Exactly - Solr does not define the punctuation, UAX#29 defines it, and I
have deciphered the UAX#29 rules and included them in my book. Some
punctuation is always punctuation and always removed, and some is
conditional on context - I tried to lay out all the implied rules.
-- Jack Krupansky
-----Original Message-----
From: Steve Rowe
Sent: Friday, August 23, 2013 12:30 AM
To: [email protected]
Subject: Re: How to avoid underscore sign indexing problem?
Dan,
StandardTokenizer implements the word boundary rules from the Unicode Text
Segmentation standard annex UAX#29:
http://www.unicode.org/reports/tr29/#Word_Boundaries
Every character sequence within UAX#29 boundaries that contains a numeric or
an alphabetic character is emitted as a term, and nothing else is emitted.
Punctuation can be included within a term, e.g. "1,248.99" or "192.168.1.1".
To split on underscores, you can convert underscores to e.g. spaces by
adding PatternReplaeCharFilterFactory to your analyzer:
<charFilter class="solr.PatternReplaceCharFilterFactory" pattern="_"
replacement=" "/>
This replacement will be performed prior to StandardTokenizer, which will
then see token-splitting spaces instead of underscores.
Steve
On Aug 22, 2013, at 10:23 PM, Dan Davis <[email protected]> wrote:
Ah, but what is the definition of punctuation in Solr?
On Wed, Aug 21, 2013 at 11:15 PM, Jack Krupansky
<[email protected]>wrote:
"I thought that the StandardTokenizer always split on punctuation, "
Proving that you haven't read my book!

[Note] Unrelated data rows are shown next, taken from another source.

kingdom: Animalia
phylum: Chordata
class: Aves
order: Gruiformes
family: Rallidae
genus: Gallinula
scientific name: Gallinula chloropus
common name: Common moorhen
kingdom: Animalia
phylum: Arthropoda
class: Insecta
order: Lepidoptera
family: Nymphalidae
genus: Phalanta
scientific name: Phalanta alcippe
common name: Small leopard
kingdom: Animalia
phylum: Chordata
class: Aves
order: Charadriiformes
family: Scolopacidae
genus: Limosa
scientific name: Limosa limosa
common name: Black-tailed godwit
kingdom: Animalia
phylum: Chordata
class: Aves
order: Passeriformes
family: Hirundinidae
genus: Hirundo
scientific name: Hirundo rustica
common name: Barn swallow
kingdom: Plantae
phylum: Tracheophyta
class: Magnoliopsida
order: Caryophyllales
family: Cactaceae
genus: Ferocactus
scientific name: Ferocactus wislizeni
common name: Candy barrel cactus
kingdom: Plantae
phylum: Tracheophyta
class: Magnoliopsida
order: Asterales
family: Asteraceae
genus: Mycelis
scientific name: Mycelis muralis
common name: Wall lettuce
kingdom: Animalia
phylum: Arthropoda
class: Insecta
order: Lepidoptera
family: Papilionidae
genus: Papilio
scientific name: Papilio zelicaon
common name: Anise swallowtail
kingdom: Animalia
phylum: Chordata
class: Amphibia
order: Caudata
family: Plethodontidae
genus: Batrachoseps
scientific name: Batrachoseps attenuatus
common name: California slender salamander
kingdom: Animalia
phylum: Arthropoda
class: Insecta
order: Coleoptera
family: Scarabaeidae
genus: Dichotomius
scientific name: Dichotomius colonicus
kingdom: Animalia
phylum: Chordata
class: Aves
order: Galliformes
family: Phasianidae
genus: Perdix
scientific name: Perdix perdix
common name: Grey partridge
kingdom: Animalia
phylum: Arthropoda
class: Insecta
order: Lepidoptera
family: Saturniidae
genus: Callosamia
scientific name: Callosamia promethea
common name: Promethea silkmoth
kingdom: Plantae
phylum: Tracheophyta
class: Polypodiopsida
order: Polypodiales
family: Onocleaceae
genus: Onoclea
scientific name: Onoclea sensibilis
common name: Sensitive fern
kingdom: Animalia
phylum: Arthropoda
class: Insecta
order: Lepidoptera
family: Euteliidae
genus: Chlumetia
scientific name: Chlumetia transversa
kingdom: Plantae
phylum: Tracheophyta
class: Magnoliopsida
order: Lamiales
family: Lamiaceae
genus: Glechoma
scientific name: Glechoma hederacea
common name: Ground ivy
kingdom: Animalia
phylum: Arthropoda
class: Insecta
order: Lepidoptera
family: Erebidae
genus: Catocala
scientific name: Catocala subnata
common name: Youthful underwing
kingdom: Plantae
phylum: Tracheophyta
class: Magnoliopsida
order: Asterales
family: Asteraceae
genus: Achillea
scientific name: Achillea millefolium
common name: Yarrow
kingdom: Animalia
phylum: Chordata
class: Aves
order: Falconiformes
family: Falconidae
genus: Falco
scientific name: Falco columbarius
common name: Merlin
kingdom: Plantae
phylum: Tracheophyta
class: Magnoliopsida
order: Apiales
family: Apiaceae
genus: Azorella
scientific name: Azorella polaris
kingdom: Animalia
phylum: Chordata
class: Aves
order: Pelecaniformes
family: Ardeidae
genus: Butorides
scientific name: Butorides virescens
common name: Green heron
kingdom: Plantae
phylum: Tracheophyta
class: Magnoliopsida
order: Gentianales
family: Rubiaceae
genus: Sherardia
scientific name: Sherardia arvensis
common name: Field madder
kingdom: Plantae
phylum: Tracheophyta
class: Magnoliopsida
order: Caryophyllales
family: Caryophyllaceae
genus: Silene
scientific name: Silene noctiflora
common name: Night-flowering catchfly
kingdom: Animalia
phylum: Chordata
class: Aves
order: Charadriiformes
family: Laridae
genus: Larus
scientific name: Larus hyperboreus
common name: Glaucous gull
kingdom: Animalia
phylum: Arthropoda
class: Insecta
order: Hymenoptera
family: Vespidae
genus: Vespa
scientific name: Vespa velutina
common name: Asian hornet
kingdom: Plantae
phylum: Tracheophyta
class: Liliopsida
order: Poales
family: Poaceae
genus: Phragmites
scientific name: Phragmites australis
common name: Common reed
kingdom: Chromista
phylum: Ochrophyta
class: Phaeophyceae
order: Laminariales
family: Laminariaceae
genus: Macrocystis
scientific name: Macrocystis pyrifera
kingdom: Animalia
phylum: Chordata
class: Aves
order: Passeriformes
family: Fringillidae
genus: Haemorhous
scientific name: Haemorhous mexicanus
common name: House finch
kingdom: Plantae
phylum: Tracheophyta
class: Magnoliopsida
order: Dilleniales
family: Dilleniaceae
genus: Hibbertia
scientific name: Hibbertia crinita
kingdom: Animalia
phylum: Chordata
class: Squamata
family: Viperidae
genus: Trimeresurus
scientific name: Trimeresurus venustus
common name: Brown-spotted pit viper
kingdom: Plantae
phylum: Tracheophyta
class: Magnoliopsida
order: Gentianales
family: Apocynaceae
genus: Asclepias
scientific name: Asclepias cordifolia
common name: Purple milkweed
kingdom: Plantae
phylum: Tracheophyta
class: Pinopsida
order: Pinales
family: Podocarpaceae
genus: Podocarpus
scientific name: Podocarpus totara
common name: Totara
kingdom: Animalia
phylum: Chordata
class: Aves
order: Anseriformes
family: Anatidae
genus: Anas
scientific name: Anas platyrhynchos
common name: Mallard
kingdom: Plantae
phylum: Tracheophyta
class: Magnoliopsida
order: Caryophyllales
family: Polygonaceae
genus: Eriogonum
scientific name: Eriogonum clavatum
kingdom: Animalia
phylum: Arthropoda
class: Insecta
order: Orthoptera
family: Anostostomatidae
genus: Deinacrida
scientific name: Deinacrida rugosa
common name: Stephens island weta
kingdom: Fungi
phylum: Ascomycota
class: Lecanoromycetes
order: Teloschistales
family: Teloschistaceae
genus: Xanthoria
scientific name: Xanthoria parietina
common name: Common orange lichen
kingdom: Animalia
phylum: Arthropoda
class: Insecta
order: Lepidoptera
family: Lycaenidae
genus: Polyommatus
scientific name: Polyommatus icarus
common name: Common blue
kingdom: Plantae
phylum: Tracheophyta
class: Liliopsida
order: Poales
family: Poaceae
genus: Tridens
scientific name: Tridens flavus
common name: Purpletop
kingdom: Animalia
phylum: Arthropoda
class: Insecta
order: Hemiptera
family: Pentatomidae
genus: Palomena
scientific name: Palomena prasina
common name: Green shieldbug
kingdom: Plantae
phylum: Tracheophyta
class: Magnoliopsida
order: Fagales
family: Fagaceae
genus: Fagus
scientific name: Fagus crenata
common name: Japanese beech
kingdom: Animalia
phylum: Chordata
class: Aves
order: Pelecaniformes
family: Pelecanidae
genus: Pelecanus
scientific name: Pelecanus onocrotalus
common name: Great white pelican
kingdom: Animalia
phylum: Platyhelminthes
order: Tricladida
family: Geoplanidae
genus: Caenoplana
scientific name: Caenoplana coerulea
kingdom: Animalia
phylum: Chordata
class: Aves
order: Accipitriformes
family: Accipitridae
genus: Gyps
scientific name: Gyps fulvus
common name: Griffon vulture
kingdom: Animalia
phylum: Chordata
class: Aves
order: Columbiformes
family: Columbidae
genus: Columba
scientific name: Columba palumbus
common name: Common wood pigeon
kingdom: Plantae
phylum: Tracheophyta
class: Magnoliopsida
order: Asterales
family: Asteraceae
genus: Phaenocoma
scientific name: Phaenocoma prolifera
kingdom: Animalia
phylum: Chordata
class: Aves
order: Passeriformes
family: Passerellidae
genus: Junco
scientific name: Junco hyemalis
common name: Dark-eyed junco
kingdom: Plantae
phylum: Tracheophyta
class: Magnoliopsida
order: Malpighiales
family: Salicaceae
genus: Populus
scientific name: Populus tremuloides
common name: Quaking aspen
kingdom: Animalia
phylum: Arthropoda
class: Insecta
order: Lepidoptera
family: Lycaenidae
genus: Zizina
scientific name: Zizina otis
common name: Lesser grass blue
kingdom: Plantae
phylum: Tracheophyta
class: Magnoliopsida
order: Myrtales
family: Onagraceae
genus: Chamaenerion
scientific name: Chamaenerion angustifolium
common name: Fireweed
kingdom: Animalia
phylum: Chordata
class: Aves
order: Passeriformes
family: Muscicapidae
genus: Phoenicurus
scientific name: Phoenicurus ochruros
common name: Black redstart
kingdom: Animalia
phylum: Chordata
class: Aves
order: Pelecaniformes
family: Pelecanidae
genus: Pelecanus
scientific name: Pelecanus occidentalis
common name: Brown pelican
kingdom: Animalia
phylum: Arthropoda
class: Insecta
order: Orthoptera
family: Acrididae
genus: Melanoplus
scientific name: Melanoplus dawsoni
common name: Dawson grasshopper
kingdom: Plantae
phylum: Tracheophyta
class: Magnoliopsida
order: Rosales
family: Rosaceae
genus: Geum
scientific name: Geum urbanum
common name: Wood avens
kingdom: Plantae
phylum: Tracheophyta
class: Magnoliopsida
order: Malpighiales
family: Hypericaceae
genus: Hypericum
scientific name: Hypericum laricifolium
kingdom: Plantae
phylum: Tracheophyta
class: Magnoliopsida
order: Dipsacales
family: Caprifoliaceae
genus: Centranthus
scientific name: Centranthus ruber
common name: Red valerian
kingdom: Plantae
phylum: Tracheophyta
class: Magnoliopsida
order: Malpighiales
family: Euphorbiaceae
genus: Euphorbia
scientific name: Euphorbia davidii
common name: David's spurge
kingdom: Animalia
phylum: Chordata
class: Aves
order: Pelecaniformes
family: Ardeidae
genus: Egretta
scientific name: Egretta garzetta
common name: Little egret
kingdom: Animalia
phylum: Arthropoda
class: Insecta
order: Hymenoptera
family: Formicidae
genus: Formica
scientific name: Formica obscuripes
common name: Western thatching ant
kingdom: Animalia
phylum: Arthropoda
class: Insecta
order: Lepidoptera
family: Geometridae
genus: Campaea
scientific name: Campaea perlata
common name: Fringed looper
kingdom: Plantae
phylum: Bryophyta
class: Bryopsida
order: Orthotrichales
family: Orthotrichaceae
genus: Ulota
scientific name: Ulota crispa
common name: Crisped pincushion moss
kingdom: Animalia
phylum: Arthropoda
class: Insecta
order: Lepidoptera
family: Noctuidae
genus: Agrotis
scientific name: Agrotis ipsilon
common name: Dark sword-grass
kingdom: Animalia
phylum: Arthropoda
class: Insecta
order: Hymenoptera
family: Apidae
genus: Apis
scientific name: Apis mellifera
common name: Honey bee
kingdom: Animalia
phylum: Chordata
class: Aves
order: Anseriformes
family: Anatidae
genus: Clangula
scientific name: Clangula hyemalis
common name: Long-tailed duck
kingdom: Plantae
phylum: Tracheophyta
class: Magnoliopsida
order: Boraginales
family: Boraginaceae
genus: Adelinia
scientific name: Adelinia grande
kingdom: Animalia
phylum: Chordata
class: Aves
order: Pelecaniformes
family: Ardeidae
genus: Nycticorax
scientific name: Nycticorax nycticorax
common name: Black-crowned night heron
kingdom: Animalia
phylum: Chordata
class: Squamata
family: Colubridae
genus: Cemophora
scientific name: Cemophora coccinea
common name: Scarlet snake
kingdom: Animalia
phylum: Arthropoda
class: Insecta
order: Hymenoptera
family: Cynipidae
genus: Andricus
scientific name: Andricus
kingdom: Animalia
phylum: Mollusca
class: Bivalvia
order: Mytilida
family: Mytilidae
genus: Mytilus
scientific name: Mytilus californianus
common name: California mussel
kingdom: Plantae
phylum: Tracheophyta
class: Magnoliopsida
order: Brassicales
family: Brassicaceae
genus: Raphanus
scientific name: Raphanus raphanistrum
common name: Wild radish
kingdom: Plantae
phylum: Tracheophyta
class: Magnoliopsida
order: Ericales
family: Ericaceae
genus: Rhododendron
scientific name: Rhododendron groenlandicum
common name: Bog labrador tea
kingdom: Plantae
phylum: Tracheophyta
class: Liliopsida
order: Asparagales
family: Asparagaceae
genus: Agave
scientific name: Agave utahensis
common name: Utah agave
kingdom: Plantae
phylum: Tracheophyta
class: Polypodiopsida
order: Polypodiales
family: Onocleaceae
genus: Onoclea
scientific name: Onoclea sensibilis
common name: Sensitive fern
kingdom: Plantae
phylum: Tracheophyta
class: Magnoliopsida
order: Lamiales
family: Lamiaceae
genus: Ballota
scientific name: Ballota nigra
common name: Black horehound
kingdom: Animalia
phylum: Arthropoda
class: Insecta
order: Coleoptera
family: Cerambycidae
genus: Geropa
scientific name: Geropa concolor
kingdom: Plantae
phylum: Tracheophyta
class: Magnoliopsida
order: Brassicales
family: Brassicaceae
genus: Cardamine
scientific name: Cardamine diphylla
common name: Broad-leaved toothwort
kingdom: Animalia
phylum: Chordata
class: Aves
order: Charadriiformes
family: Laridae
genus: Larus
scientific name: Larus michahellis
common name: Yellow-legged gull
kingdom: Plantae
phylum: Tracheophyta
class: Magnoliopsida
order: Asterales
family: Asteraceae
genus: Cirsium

The section on the standard
tokenizer details the rules that the tokenizer uses (in addition to
extensive examples.) That's what I mean by "deep dive."
-- Jack Krupansky
-----Original Message----- From: Shawn Heisey
Sent: Wednesday, August 21, 2013 10:41 PM
To: [email protected]
Subject: Re: How to avoid underscore sign indexing problem?
On 8/21/2013 7:54 PM, Floyd Wu wrote:
When using StandardAnalyzer to tokenize string "Pacific_Rim" will get
ST
textraw_**bytesstartendtypeposition
pacific_rim[70 61 63 69 66 69 63 5f 72 69 6d]011<ALPHANUM>1
How to make this string to be tokenized to these two tokens "Pacific",
"Rim"?
Set _ as stopword?
Please kindly help on this.
Many thanks.
Interesting. I thought that the StandardTokenizer always split on
punctuation, but apparently that's not the case for the underscore
character.
You can always use the WordDelimeterFilter after the StandardTokenizer.
http://wiki.apache.org/solr/**AnalyzersTokenizersTokenFilter**s#solr.**
WordDelimiterFilterFactory<http://wiki.apache.org/solr/AnalyzersTokenizersTokenFilters#solr.WordDelimiterFilterFactory>
Thanks,
Shawn